• TRY IT
Scan the entries below and extract each line with the word "Lehrplan" in it.

[Collected data]
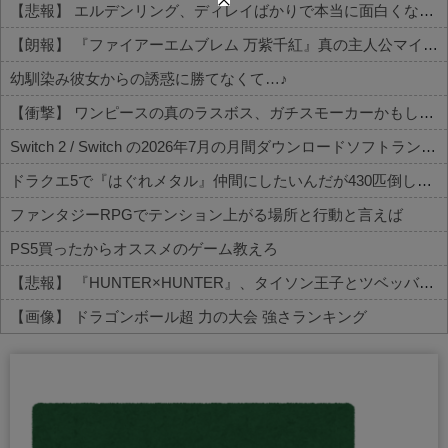
【悲報】 エルデンリング、ディレイばかりで本当に面白くないこのゲーム←賛同の声が多数…
【朗報】 『ファイアーエムブレム 万紫千紅』真の主人公マイユニはキャラメイクが可能
幼馴染み彼女からの誘惑に勝てなくて…♪
【衝撃】 ワンピースの真のラスボス、ガチスモーカーかもしれないｗｗｗｗ
Switch 2 / Switch の2026年7月の月間ダウンロードソフトランキング
ドラクエ5で『はぐれメタル』仲間にしたいんだが430匹倒しても仲間にならない
ファンタジーRPGでテンション上がる場所と行動と言えば
PS5買ったからオススメのゲーム教えろ
【悲報】 『HUNTER×HUNTER』、タイソン王子とツベッバ王子死亡・・・
【画像】 ドラゴンボール超 力の大会 強さランキング
Powered by livedoor 相互RSS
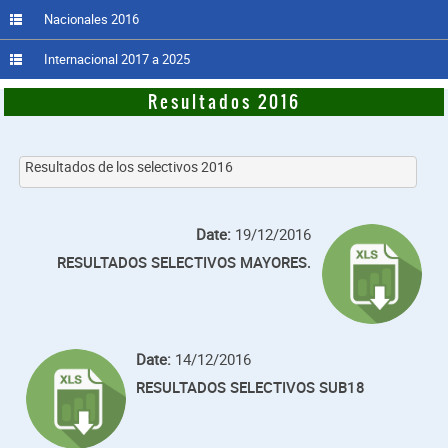
Nacionales 2016
Internacional 2017 a 2025
Resultados 2016
Resultados de los selectivos 2016
Date:
19/12/2016
RESULTADOS SELECTIVOS MAYORES.
Date:
14/12/2016
RESULTADOS SELECTIVOS SUB18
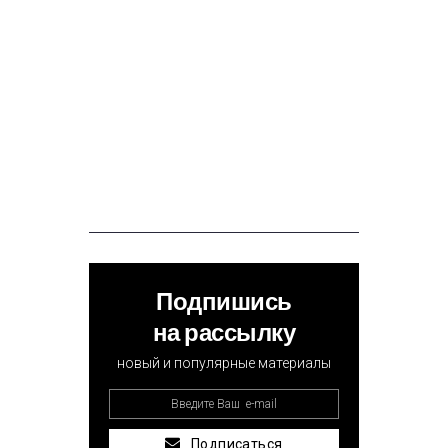
Подпишись
на рассылку
новый и популярные материалы
Подписаться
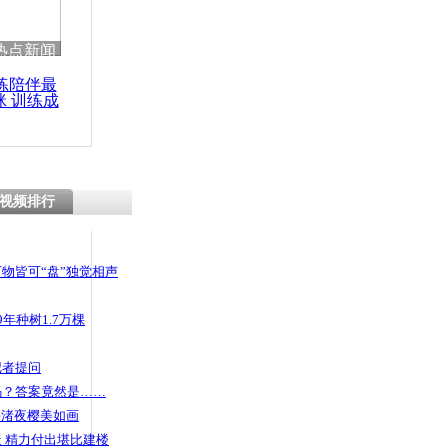
 哀思悼忠
热点新闻
练陪伴最
咪 训练成
功瘦身
皮制定标准
吐槽
视频排行
物皆可“盘”独觉相声
年种树1.7万棵
记者提问
码？答案竟然是……
头渚夜樱美如画
 精力付出堪比建楼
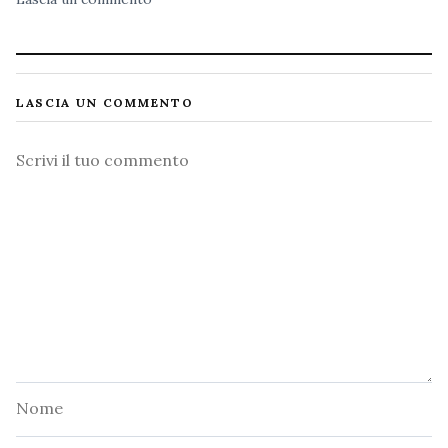
LASCIA UN COMMENTO
Commento
Nome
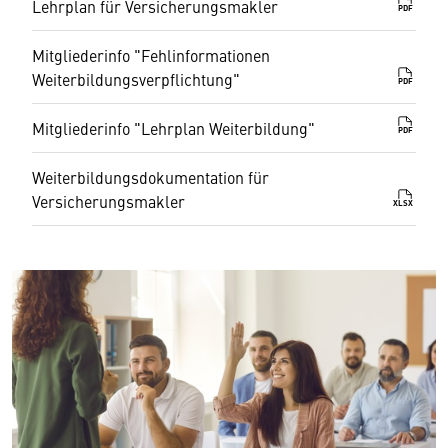
Lehrplan für Versicherungsmakler
PDF
Mitgliederinfo "Fehlinformationen
Weiterbildungsverpflichtung"
PDF
Mitgliederinfo "Lehrplan Weiterbildung"
PDF
Weiterbildungsdokumentation für
Versicherungsmakler
XLSX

• EXERCISE ANSWER
Lehrplan für Versicherungsmakler
Mitgliederinfo "Lehrplan Weiterbildung"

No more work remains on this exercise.